[Kaynak metin]:
'''
Kitaba adını veren taş-kâğıt-makas oyununu okul bahçelerinde oynamayanımız yoktur. Rakibin hamlesini tahmin etmek üzerine kurulu bu oyunda şanstan başka şeylerin de kazanmanız üzerinde etkili olduğunu düşünmüş müydünüz? Bu oyunda, üç hamlenin sırası her ne kadar gelişigüzel olarak seçilse de, seçimlerin kültürel faktörlerin etkisi altında olduğunu Poundstone’un yaptığı istatistik çalışmalarında görüyoruz. Yazarın verilerine göre “taş”, aslında bir testosteron seçimi. Oyunun en agresif hamlesi olan “taş” atak oyuncular tarafından daha çok seçiliyor. Dünyada düzenli olarak gerçekleşen taş-kâğıt-makas turnuvalarına katılanların çoğunun erkek olduğu görülüyor. Buradan oyundaki tercihlerin daha “maskülen” ihtimallere yoğunlaştığı gerçeğini çıkarıyoruz. Bu noktada, erkekler arasında oynanan bir oyunda deneyimsiz olarak katılan oyuncunun yapabileceği en iyi seçim kâğıt. Çünkü kâğıt, ortamda seçilme ihtimali en yüksek olan hamleyi, yani taşı yenen tek seçenek.
'''
[İstenenler]:
• 1. Aşağıdaki ifadelerin taş-kâğıt-makas metniyle uyuşup uyuşmadığını evet ya da hayır diye belirtin ve her yanıtın yanına metinde buna karar veren sözleri aynen alıntılayın: (a) Oyunun en agresif hamlesi taştır. (b) Taş-kâğıt-makas turnuvalarına katılanların çoğu kadındır. (c) Erkekler arasındaki bir oyunda deneyimsiz oyuncu için en iyi seçim makastır.
• 2. Taş-kâğıt-makas metninde anılan oyun hamlelerinin hepsini sıralayın.
• 3. Taş-kâğıt-makas metnini son cümlesinden sonra sürdürün.
Kayıtların taş-kâğıt-makas metniyle hiçbir ilgisi yoktur.

[Verilen kayıtlar]:
'''
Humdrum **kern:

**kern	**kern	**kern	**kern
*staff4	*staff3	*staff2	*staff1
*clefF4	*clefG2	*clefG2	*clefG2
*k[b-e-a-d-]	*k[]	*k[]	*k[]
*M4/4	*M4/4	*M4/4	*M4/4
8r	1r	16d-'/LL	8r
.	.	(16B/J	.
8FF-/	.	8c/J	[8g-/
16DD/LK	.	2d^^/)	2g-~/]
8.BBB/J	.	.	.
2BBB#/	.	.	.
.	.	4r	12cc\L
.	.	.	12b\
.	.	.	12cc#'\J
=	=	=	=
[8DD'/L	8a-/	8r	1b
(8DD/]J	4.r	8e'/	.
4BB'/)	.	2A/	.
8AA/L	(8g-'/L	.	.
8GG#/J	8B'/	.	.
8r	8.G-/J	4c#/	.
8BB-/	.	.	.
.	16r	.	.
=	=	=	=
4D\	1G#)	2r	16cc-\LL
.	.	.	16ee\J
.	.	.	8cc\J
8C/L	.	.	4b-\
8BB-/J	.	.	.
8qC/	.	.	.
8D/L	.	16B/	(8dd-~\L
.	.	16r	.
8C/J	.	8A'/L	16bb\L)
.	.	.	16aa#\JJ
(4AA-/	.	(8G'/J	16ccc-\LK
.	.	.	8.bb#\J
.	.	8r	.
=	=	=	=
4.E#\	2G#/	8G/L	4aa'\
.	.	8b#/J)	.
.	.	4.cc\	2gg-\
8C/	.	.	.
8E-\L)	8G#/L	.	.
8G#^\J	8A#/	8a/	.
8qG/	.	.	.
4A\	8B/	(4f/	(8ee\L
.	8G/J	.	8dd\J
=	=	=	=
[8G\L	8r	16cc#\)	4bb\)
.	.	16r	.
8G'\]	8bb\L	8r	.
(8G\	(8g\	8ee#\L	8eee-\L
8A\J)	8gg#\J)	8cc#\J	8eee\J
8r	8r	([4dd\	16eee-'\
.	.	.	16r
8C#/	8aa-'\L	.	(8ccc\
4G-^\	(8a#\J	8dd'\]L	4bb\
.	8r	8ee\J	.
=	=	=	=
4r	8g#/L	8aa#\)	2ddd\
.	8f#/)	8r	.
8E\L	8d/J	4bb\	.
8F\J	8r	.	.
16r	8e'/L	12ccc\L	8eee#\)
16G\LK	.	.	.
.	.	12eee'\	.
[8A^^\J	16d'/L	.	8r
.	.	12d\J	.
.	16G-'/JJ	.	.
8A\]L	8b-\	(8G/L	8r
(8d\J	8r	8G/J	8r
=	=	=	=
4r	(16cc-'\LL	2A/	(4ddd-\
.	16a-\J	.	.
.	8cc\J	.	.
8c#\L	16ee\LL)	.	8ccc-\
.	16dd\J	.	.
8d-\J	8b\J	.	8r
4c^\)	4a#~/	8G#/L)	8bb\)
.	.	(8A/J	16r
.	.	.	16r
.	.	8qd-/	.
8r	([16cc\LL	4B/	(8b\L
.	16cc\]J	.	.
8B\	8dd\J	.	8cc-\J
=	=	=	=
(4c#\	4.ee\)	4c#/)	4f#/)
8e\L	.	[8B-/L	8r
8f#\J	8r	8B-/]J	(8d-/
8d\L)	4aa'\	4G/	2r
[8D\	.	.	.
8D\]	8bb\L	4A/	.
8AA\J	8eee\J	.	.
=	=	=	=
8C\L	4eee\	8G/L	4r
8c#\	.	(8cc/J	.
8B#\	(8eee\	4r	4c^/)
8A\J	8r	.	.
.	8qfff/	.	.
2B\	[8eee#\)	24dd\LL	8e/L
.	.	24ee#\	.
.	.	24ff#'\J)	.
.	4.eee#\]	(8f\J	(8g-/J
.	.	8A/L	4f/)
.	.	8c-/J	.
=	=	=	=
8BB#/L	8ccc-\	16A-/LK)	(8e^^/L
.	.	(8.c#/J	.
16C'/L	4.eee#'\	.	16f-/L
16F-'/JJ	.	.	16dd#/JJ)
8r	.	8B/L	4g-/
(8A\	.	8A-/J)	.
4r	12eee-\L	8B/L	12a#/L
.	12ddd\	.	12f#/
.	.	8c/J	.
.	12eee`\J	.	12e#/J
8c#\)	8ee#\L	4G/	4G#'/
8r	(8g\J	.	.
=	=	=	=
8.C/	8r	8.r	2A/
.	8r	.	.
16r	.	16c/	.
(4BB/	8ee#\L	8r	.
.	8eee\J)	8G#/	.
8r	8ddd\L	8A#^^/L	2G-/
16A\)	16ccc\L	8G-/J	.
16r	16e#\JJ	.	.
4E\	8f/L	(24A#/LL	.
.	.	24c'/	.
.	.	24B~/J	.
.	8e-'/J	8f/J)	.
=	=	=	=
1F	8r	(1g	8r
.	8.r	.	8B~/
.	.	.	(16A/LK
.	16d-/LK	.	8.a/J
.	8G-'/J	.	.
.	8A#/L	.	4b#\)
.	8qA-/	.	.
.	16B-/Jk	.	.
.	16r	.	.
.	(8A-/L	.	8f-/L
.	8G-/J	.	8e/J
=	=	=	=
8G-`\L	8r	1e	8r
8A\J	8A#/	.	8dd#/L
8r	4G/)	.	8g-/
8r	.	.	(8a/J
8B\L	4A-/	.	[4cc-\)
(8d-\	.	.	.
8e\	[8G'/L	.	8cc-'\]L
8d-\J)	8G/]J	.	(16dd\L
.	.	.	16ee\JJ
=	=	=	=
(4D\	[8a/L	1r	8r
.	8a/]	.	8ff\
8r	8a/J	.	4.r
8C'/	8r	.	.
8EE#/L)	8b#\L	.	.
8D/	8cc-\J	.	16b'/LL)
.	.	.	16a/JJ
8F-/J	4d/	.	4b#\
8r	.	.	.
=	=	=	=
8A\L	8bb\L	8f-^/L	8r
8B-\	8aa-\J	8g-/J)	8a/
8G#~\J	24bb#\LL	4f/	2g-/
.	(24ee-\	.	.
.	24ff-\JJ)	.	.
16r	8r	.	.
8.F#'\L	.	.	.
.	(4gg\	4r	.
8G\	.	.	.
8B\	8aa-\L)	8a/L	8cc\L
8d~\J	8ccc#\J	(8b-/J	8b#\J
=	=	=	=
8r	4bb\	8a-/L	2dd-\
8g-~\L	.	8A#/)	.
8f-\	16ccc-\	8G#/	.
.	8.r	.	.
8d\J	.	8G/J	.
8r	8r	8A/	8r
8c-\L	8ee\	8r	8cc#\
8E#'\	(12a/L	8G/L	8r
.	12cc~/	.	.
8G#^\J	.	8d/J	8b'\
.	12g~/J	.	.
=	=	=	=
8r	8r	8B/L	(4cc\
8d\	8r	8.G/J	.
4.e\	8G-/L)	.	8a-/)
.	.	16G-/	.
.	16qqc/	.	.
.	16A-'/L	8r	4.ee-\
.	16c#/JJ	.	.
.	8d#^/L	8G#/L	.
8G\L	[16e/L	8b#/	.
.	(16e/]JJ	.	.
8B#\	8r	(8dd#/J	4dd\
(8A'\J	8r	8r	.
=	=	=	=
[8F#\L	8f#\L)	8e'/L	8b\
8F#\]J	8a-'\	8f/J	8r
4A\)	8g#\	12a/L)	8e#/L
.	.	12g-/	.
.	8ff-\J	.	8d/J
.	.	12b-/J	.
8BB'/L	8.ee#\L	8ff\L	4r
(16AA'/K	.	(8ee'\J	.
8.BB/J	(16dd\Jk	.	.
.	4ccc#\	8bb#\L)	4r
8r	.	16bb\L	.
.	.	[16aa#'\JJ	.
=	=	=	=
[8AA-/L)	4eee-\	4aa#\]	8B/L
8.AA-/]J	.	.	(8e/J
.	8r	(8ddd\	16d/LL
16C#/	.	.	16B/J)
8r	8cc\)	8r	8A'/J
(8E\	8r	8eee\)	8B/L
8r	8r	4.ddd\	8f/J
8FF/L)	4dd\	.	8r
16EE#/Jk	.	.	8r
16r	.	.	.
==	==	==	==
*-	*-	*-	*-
'''
[Görevlerin yanıtları]:
• 1.
(a) Evet: "Oyunun en agresif hamlesi olan “taş” atak oyuncular tarafından daha çok seçiliyor."
(b) Hayır: "Dünyada düzenli olarak gerçekleşen taş-kâğıt-makas turnuvalarına katılanların çoğunun erkek olduğu görülüyor."
(c) Hayır: "erkekler arasında oynanan bir oyunda deneyimsiz olarak katılan oyuncunun yapabileceği en iyi seçim kâğıt."

• 2. taş, kâğıt, makas

• 3.
İstatistik çalışmaları kadınların en çok makas hamlesini yaptığını söylüyor. Yani rakibiniz bir kadınsa kâğıdı seçmeniz büyük ihtimalle sizi yenilgiye götürecek. Acemi oyuncular aynı hamleyi ardı ardına iki kereden fazla tekrarlamaktan hoşlanmıyor. Bunu rastgele olarak kabul edemiyorlar. Bu da iki kez üst üste taş hamlesi yapan bir oyuncunun bir sonraki hamlede başka bir durumu seçme ihtimalini yükseltiyor. Buradaki karşı strateji, iki kere tekrarlanan hamleyi hangi hamleyle yenebiliyorsanız onu seçmek. Farz edelim rakibiniz arka arkaya iki kere taşı seçtiyse bir sonraki turda makası seçmeniz gerekir. Rakibin bir daha taşı seçme ihtimali düşük olduğundan yenilmeyeceğiniz tek hamle makas olacaktır. Zira rakip kâğıt yaparsa makas yener, makas yaparsa berabere kalırsınız.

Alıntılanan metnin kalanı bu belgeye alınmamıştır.